NaegleLab / CoDIAC

Other
0 stars 0 forks source link

Unmodeled residues in the structSeq not being recorded as gaps in PDB metafile #31

Closed alekhyaa2 closed 1 year ago

alekhyaa2 commented 1 year ago

Is your feature request related to a problem? Please describe.

Unmodeled list for 3CD3 - 'unmodeled_list': [486,488, 496, 500, 507, 510, 516, 519, 538, 540, 594, 597, 822, 903]. This list is obtained from contactMap class but while PDB integration of reference and structure sequence, these are not reported as gaps in PDB metafile.

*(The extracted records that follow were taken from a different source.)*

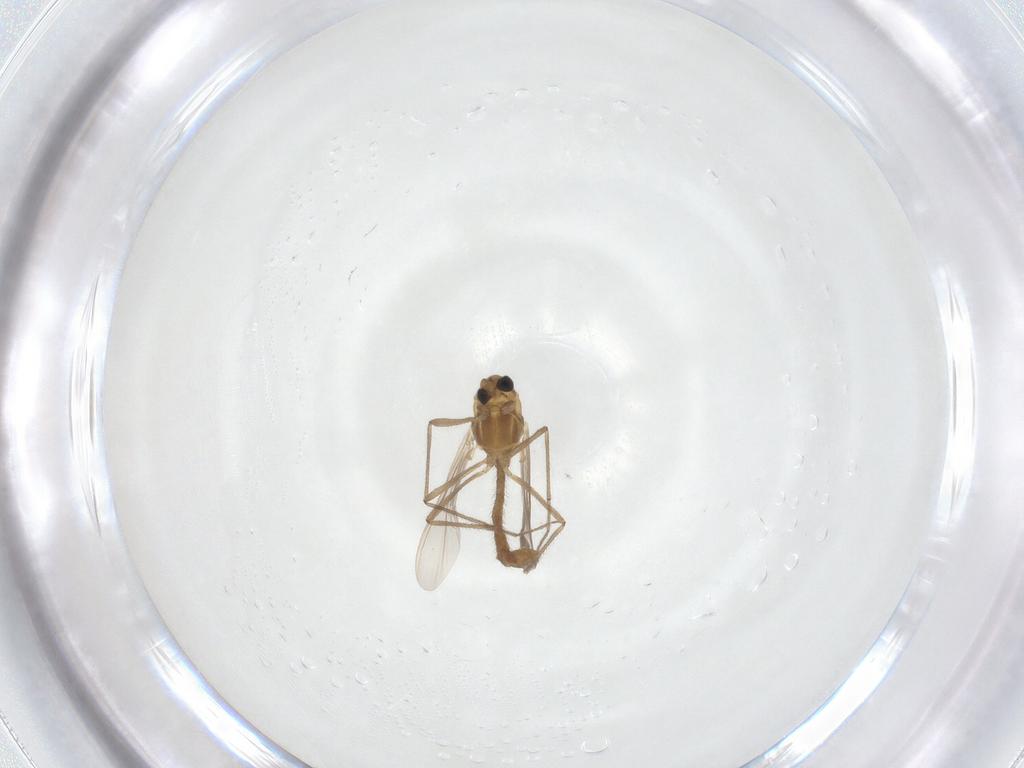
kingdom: Animalia
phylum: Arthropoda
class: Insecta
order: Diptera
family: Chironomidae
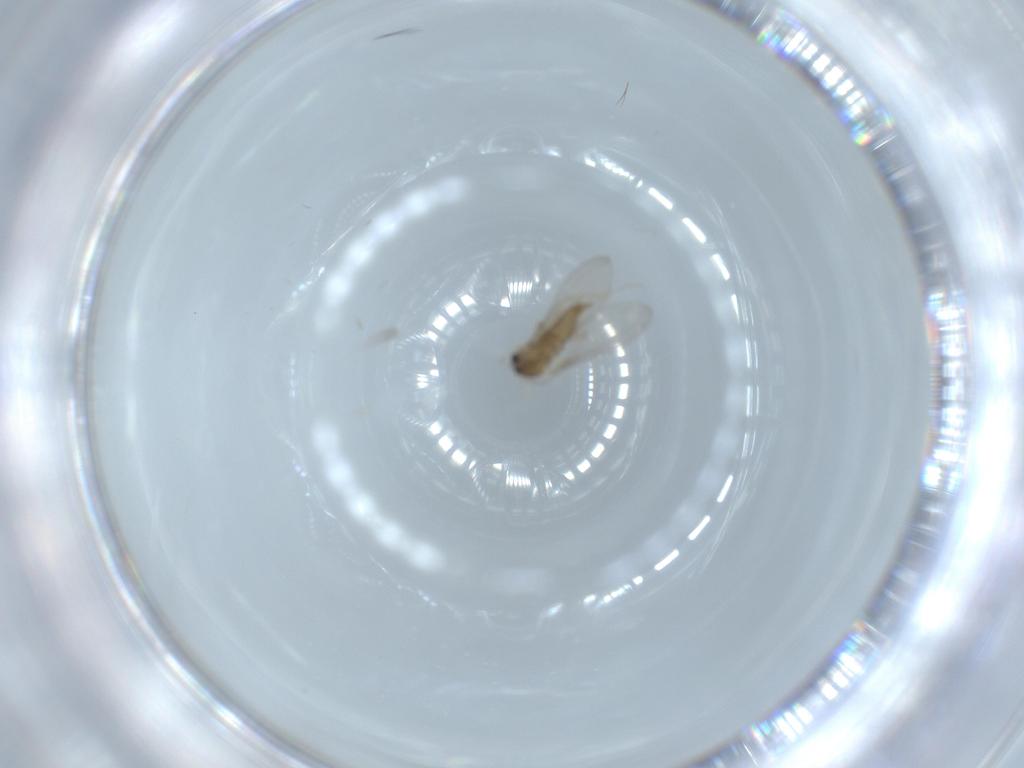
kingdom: Animalia
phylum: Arthropoda
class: Insecta
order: Diptera
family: Cecidomyiidae
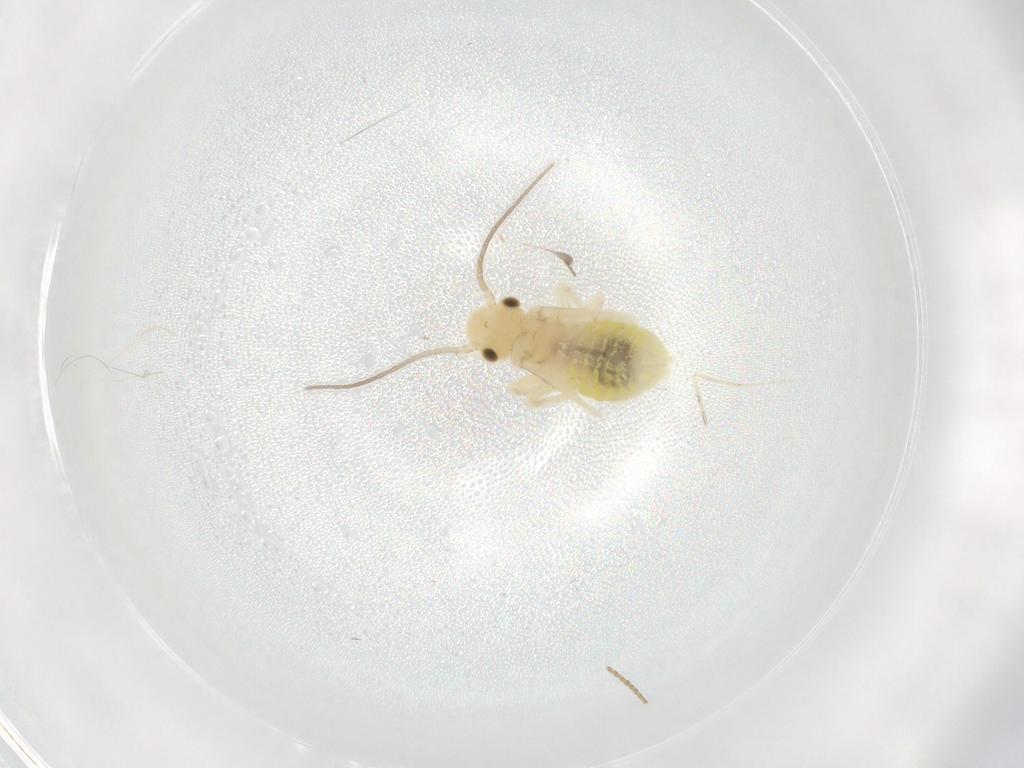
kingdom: Animalia
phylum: Arthropoda
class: Insecta
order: Psocodea
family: Caeciliusidae
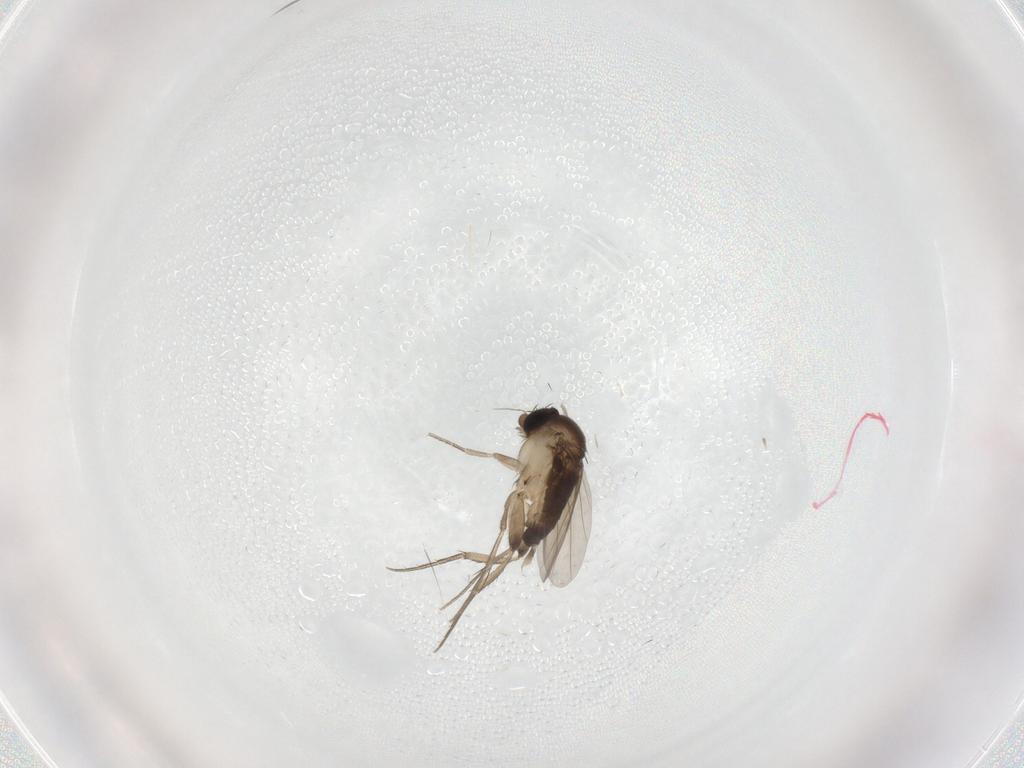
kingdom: Animalia
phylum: Arthropoda
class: Insecta
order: Diptera
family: Phoridae
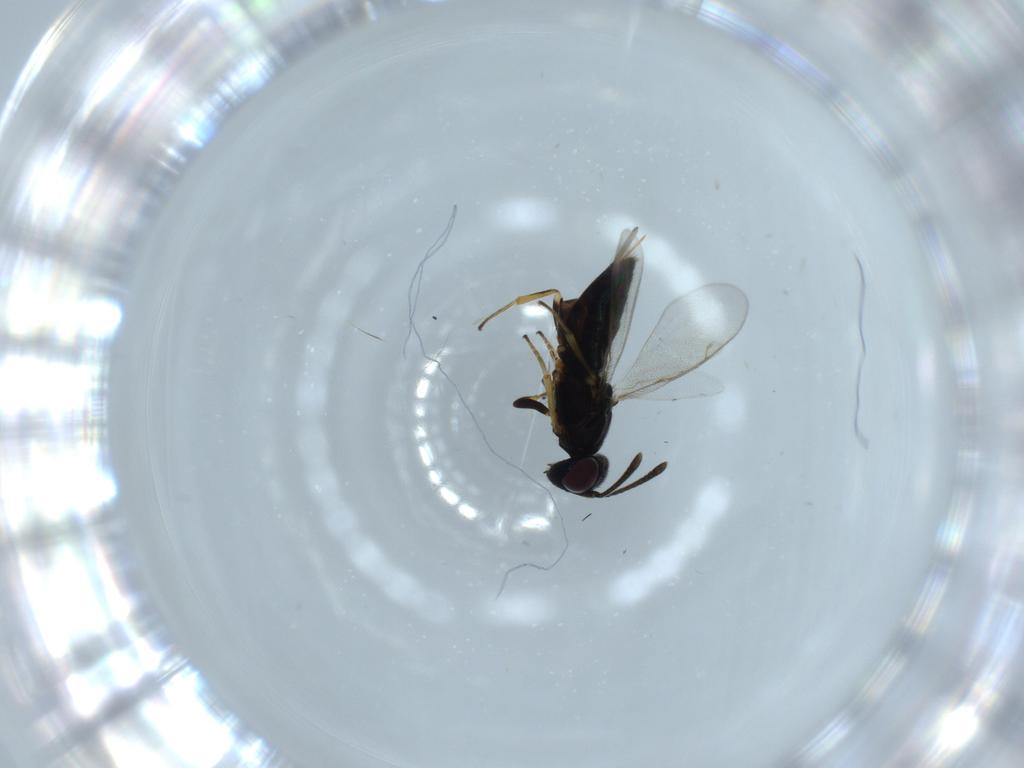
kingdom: Animalia
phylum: Arthropoda
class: Insecta
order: Hymenoptera
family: Eupelmidae
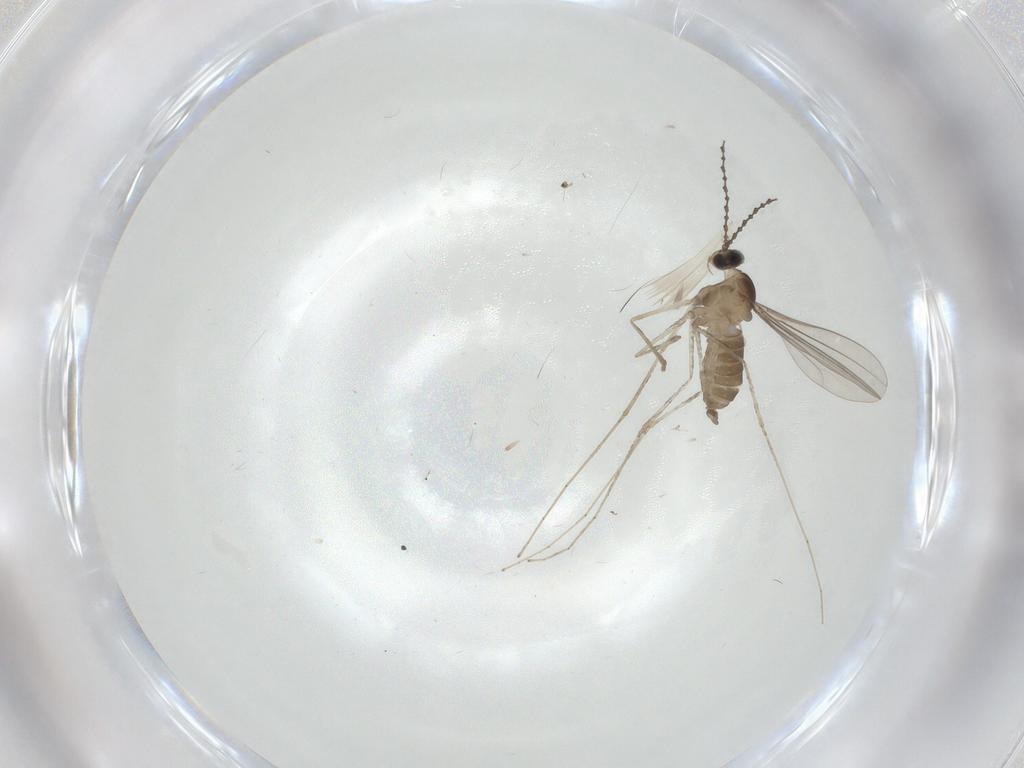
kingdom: Animalia
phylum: Arthropoda
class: Insecta
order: Diptera
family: Cecidomyiidae
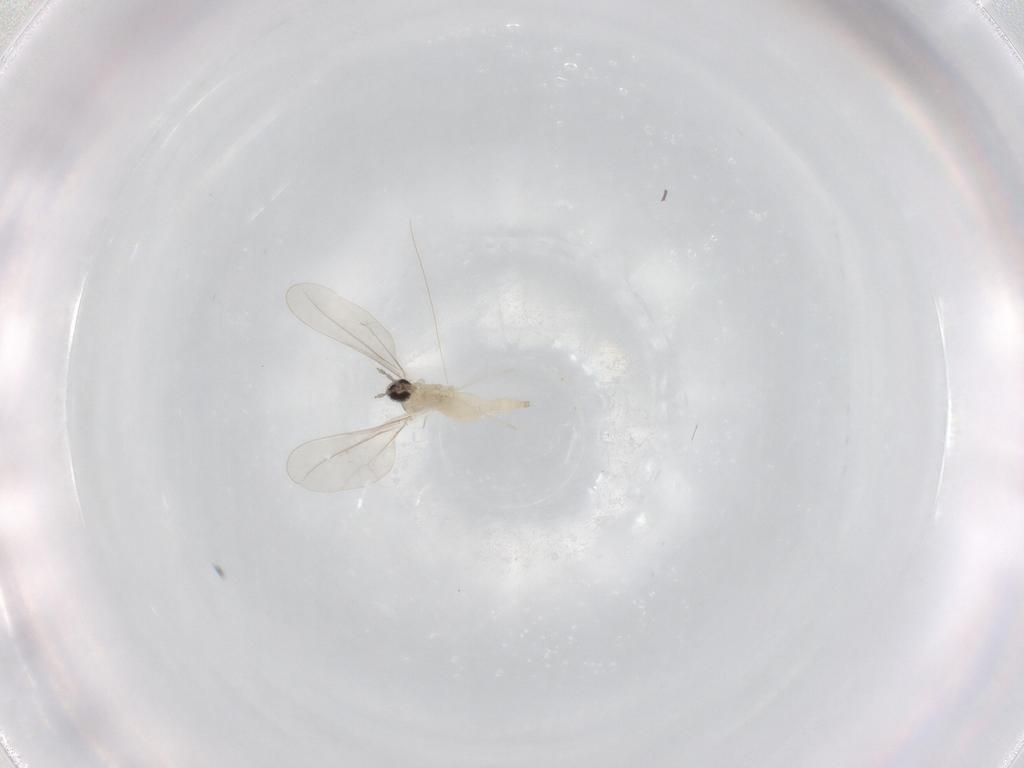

The below sequence alignment shows the unmodeled regions positions and these match correctly to the ones recorded in the unmodeled list.

Screen Shot 2023-09-05 at 9 03 37 PM
knaegle commented 1 year ago

@alekhyaa2 can you please clarify this issue? We used to have to account for unmodeled regions because we used to have to construct the structure sequence from the PDB files. Now, we get structure sequence from PDB and we no longer need to reverse engineer. Also, the integration of reference is naive of the structure files directly. Are you suggesting we need to add a new layer that accounts and adds unmodeled regions.

As a note, we still have a gaps issue. This is when what was experimentally tested has missing or additional amino acids, relative to the reference sequence being used. We saw this when we looked at some example.

alekhyaa2 commented 1 year ago

I am guessing that the residues missing in the experimental structure sequence but present in the reference sequence are treated as gaps. For example, we observe that the residues 486 to 488 are not in the PDB structure 3CD3 when we align the structure sequence, uniprot reference seq, and the canonical (ref_struct_seq). So, we refer to these as gaps, right? If so, we do not see this reflecting in our PDB metafile.

here is a snapshot of the sequence alignment with the position numbers on the top - this was missing in the image I uploaded earlier.

Screen Shot 2023-09-07 at 2 12 36 PM
alekhyaa2 commented 1 year ago

The unmodleed residues in PDB web interface is different from that we report in our contactmap class analysis. The gaps in our code refers to deletions/insertions in the structure sequence. The unmodeled residues are those that experimentally are not determined. We should use refseq instead of structseq while printing fasta files. If we are retreiving the correct refseq sequence, then we should not have these gaps. We dont see this issue anymore with all the edits made to the contactmap and pdb integration modules.